Some of the noxious content users said was made by Grok included fake images of Harris and Trump giving a thumbs up as they piloted an airplane toward the twin towers, and the pair sitting on a beach in bathing suits eating ice cream. Other images made and shared by X users show Mickey Mouse holding a machine gun while standing over slaughtered child dolls, and Taylor Swift kissing Trump. None of the images carried labels to indicate that they were AI-generated or contained sensitive content.

X did not respond to a request for comment on what kind of content it prohibits and why it doesn’t have more filters in place, though users reported some limitations, such as requests for nude images.
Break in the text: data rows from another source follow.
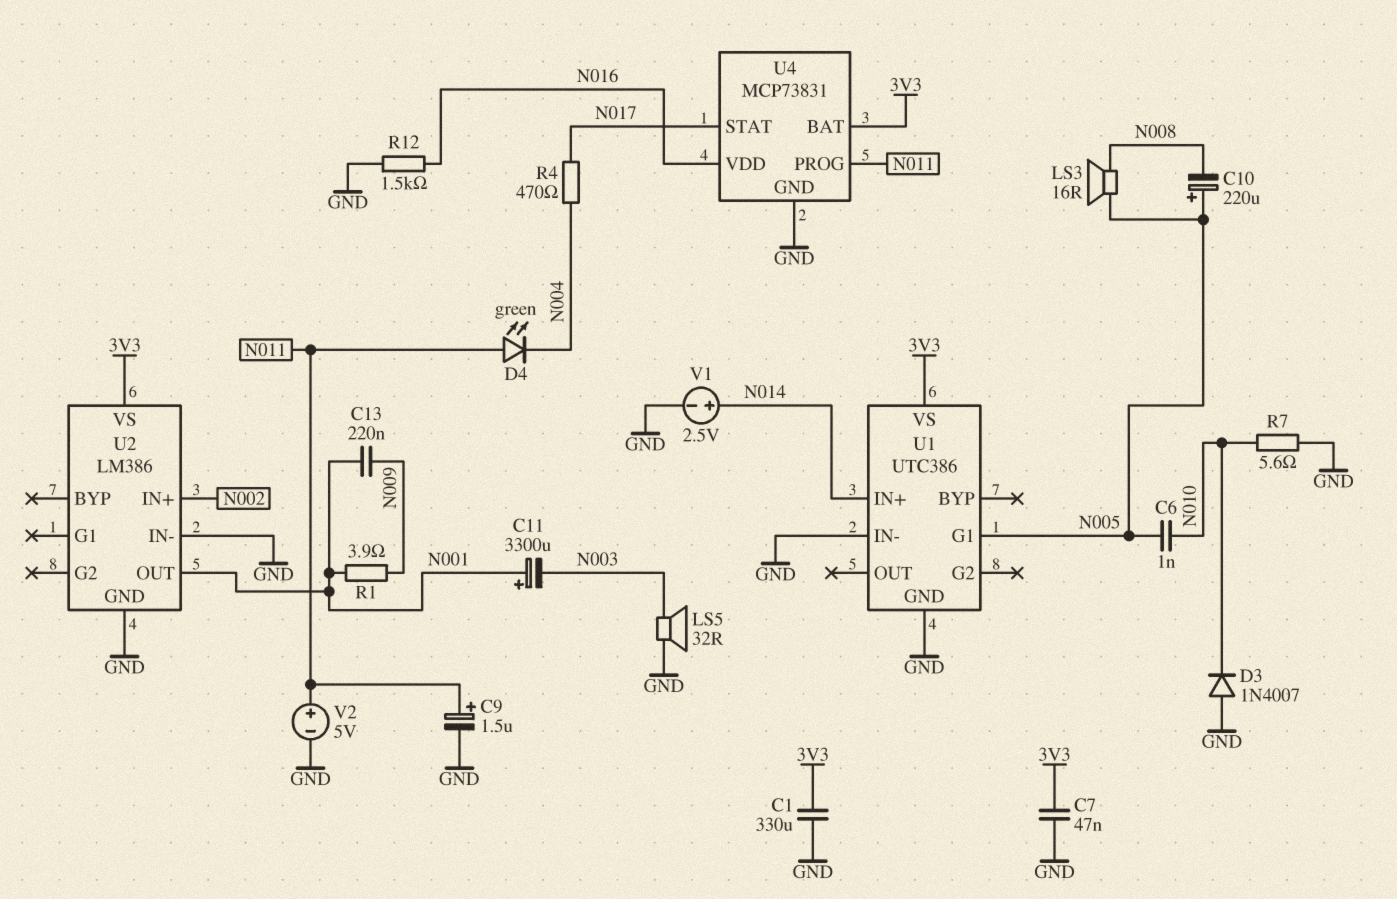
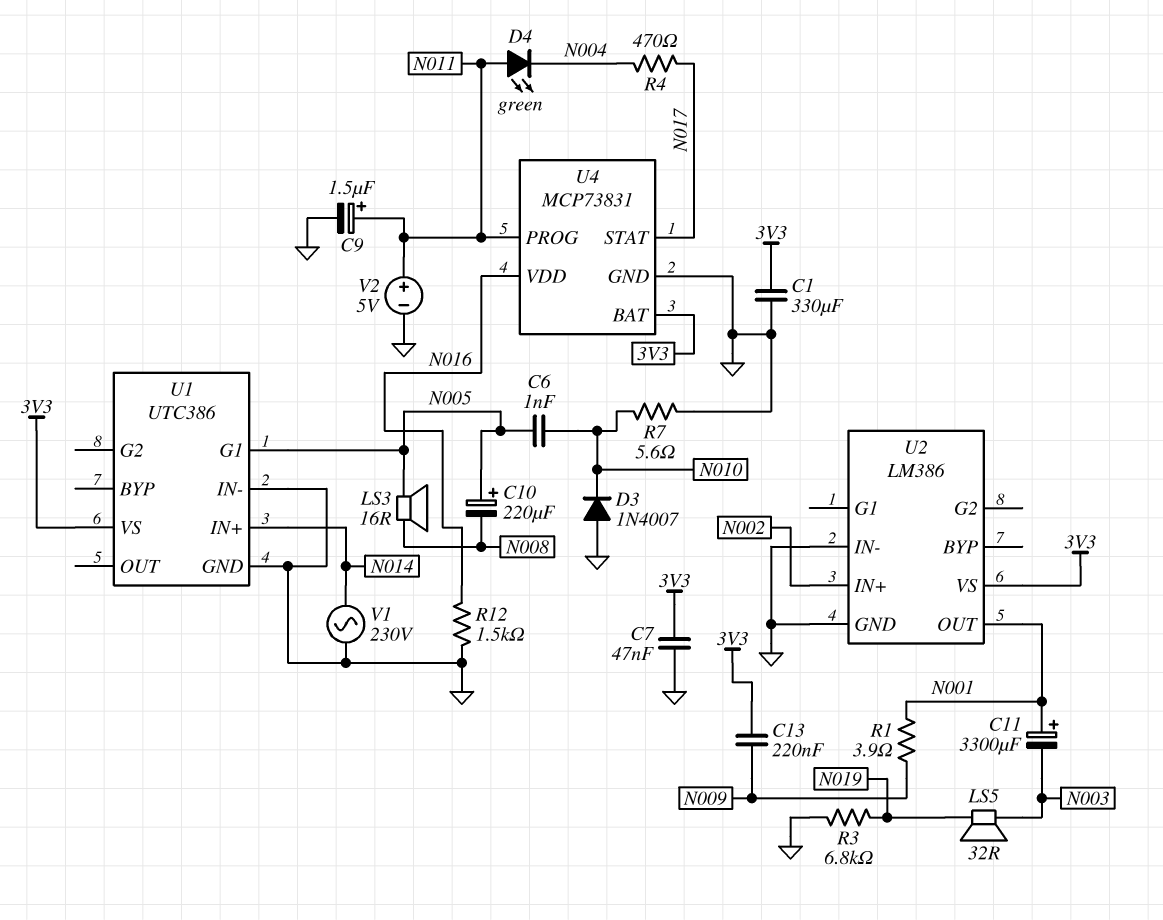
C13: 220nF (N001, N009) -> 220nF (3V3, N009)
LS5: speaker 32R (GND, N003) -> speaker 32R (N003, N019)
R3: none -> 6.8k (GND, N019)
V1: 2.5V (plus N014, minus GND) -> AC 230V (GND, N014)

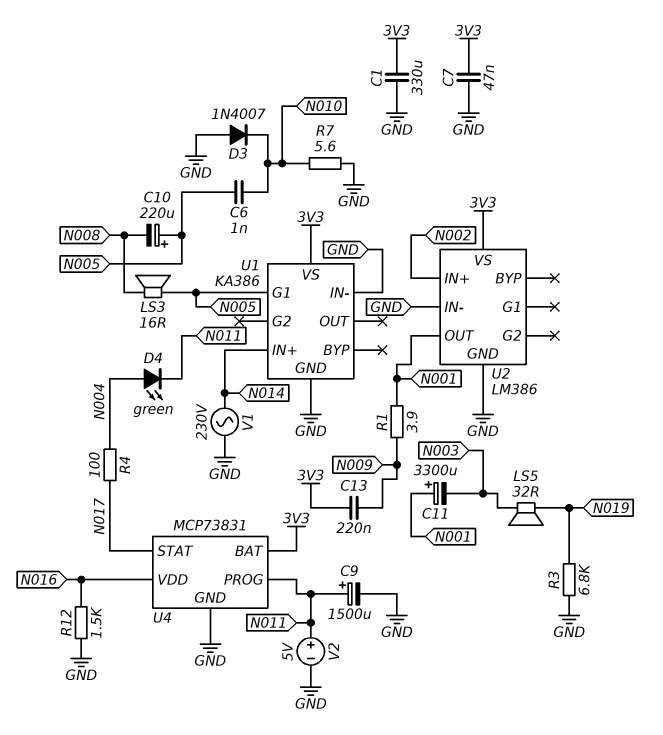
C9: 1.5uF (plus N011, minus GND) -> 1500uF (plus N011, minus GND)
D4: LED green (A N011, K N004) -> LED green (A N004, K N011)
R4: 470 (N004, N017) -> 100 (N004, N017)
U1: UTC386 -> KA386

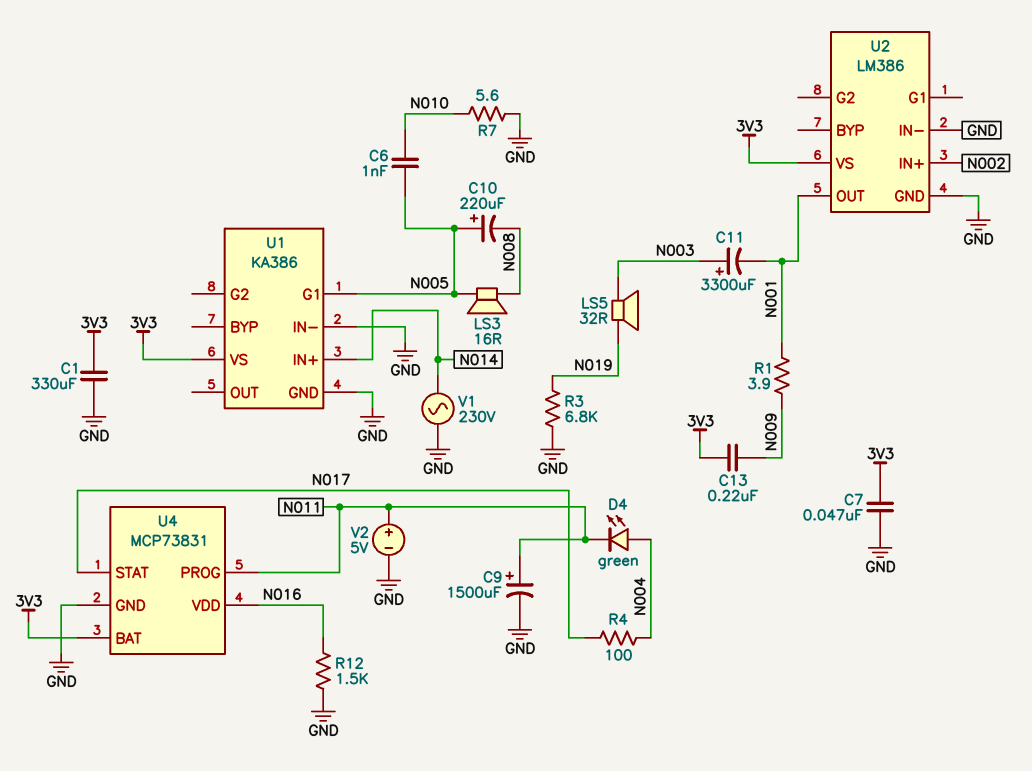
C11: 3300uF (plus N001, minus N003) -> 3300uF (plus N003, minus N001)
D3: diode 1N4007 (A GND, K N010) -> none

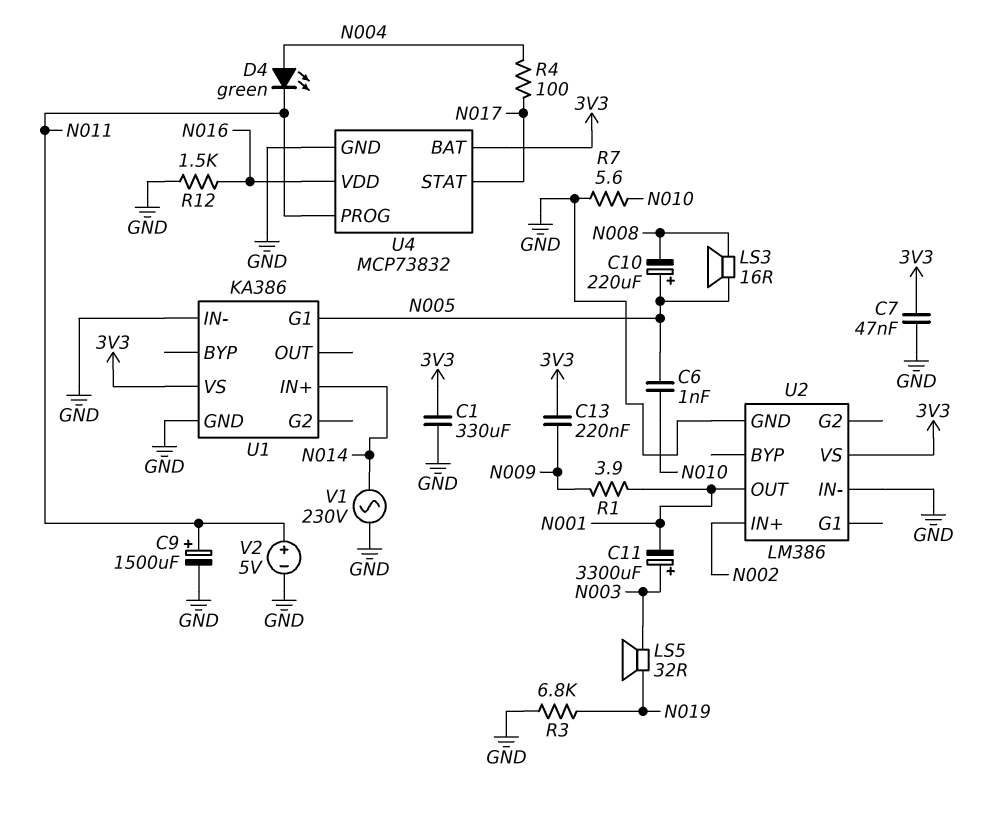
U4: MCP73831 -> MCP73832

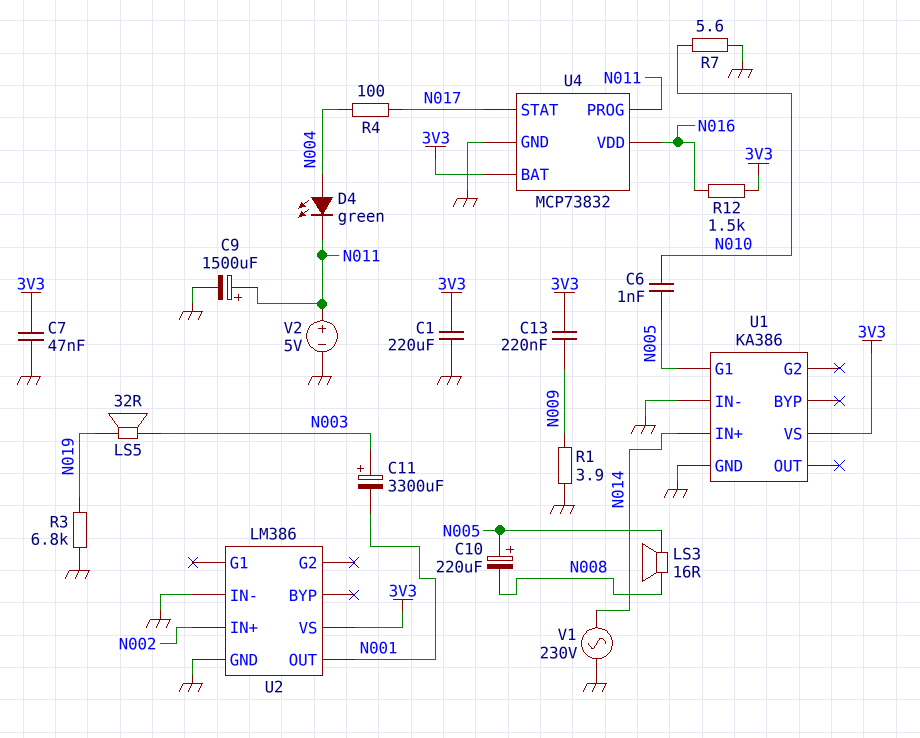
C1: 330uF (3V3, GND) -> 220uF (3V3, GND)
R1: 3.9 (N001, N009) -> 3.9 (GND, N009)
R12: 1.5k (GND, N016) -> 1.5k (3V3, N016)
When The Post attempted to use competing AI tools to re-create several AI-images shared on X as examples of Grok’s output, the tools often refused. OpenAI’s DALL-E and start-ups Midjourney and Stability AI all have had a two-year head start on Musk in deploying AI image generation, and have implemented various restrictions around public figures, violent or sexual content or hate speech, although determined users can find workarounds.

DALL-E would not create images of Harris or Trump, and responded with a message that said requests “not based on reality, particularly when they involve public figures in sensitive or inappropriate contexts” would not be accepted.

Midjourney offered a more democratic justification, with a pop-up stating that “the community voted to prevent using ‘JD Vance’ and ‘Kamala Harris’ during election season.” The tool initially blocked requests for an image depicting a Nazi, but relented after “historical image” was added to the prompt. Stability AI would create most of the provocative requests tested, but its output looked more like illustrations than real images.

Google “temporarily paused” image generation in its Gemini chatbot in February after a backlash over its creation of ahistoric scenes, and it will still not produce images of people. In response to requests of images showing Harris, the bot responded: “I can’t help with that right now. I’m trained to be as accurate as possible but I can make mistakes sometimes. While I work on perfecting how I can discuss elections and politics, you can try Google Search.”

Hany Farid, a computer science professor at the University of California at Berkeley, said that X’s AI initiative risks undercutting wider efforts by social media platforms to create safe spaces online, and further inflaming the public discourse ahead of the election.

“This is not a free-speech issue,” he said, adding that the protection should not allow for people to create violent or politically misleading images.

A lack of AI controls could deepen Musk’s conflict with advertisers, some of whom have expressed concern about unsavory content on X. It could also lure in some users. Švec said he may use X’s AI service more since Grok’s image generation is relatively unregulated. He approves of Musk’s imprint on the site: “Less guardrails is what was needed,” he said. “It’s a good thing.”